Abstract

Abstract BACKGROUND AND AIMS SGLT2 inhibitors (SGLT2i) are the first-line therapy in patients with type 2 diabetes mellitus (DM2) and CKD, together with metformin according to most recent published guidelines. They are related to better renal and cardiovascular outcomes. SGLT2i could be potentially benefitial in terms of renal function preservation and cardiovascular outcomes in kidney transplantion (KT). Despite published data about SGLT2i in KT patients with DM2 or new-onset diabetes after transplantation are limited, their use seems to be common in everyday clinical practice. Our aim is to investigate if SGLT2i are safe and well tolerated in a cohort of KT recipients, as well as to analyze clinical and laboratory data at 6 months after SGLT2i initiation. METHOD Multicentre observational study in KT recipients with diabetes under SGLT2i treatment. RESULTS A total of 323 patients were included, and 284 completed a 6-month follow-up. Mean age was 61.2 ± 10.3 years old, 74.4% were men and 41% presented DM2. Previous antidiabetic therapies: insulin (48.1%), DPP4 inhibitors (36.1%) and metformin (33.1%). Empagliflozine was started in 55.8%, dapagliflozine in 23.2% and canagliflozin in 20.6%. After SGLT2i initiation, body weight reduction, an improvement in blood pressure and glycaemic control, higher haemoglobin levels and a decrease in cholesterol levels were observed. Also, a mild decrease in eGFR was detected while albuminuria was lower. These differences were statistically significant (Table 1).
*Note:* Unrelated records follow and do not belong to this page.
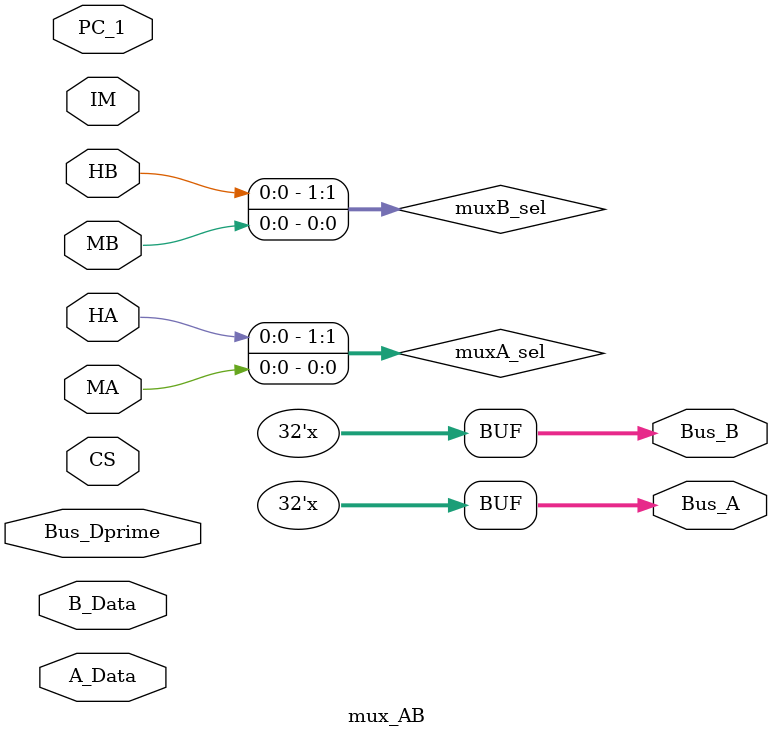
<source format=v>
`timescale 1ns / 1ps

module mux_AB(
    input [14:0] IM,
    input CS,
    input [31:0] Bus_Dprime,
    input [7:0] PC_1,
    input [31:0] A_Data,
    input [31:0] B_Data,
    input MB,
    input MA,
    input HA,
    input HB,
    output reg [31:0] Bus_A,Bus_B //outputs
    );
    reg [1:0] muxA_sel,muxB_sel;
    initial begin
        {Bus_A,Bus_B,muxA_sel,muxB_sel}<=0;
    end
    always @(*) 
        begin
            muxA_sel <= {HA,MA};
            muxB_sel <= {HB,MB};  
            case(muxA_sel)
                2'b00:     Bus_A <= A_Data;
                2'b01:     Bus_A <= {24'b0,PC_1};
                2'b10:     Bus_A <= Bus_Dprime;
                default:   Bus_A <= 32'bx;
            endcase
            case(muxB_sel)
                2'b00:     Bus_B <= B_Data;
                2'b01:     Bus_B <= CS ? {{17{IM[14]}},IM} :{17'b0,IM};
                2'b10:     Bus_B <= Bus_Dprime;
                default:  Bus_B <= 32'bx;
            endcase
        end  
endmodule

</source>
In 34 patients (10.5%), SGLT2i was stopped: 2.78% presented urinary tract infection (UTI), 1.5% balanitis and 1.2% important eGFR decreasing slope. During the study period, six patients presented a graft loss (one related to SLGT2) and six patients died (deaths not related to SGLT2i). CONCLUSION SGLT2i have a safe security profile in KT, and are related to a better glycaemic and blood pressure control, as well as to a decrease in albuminuria, and to an improvement in cardiovascular risk factors. Thus, SGLT2i should be prescribed in KT recipients with DM2 or NODAT with adequate eGFR. UTI surveillance is essential in these patients.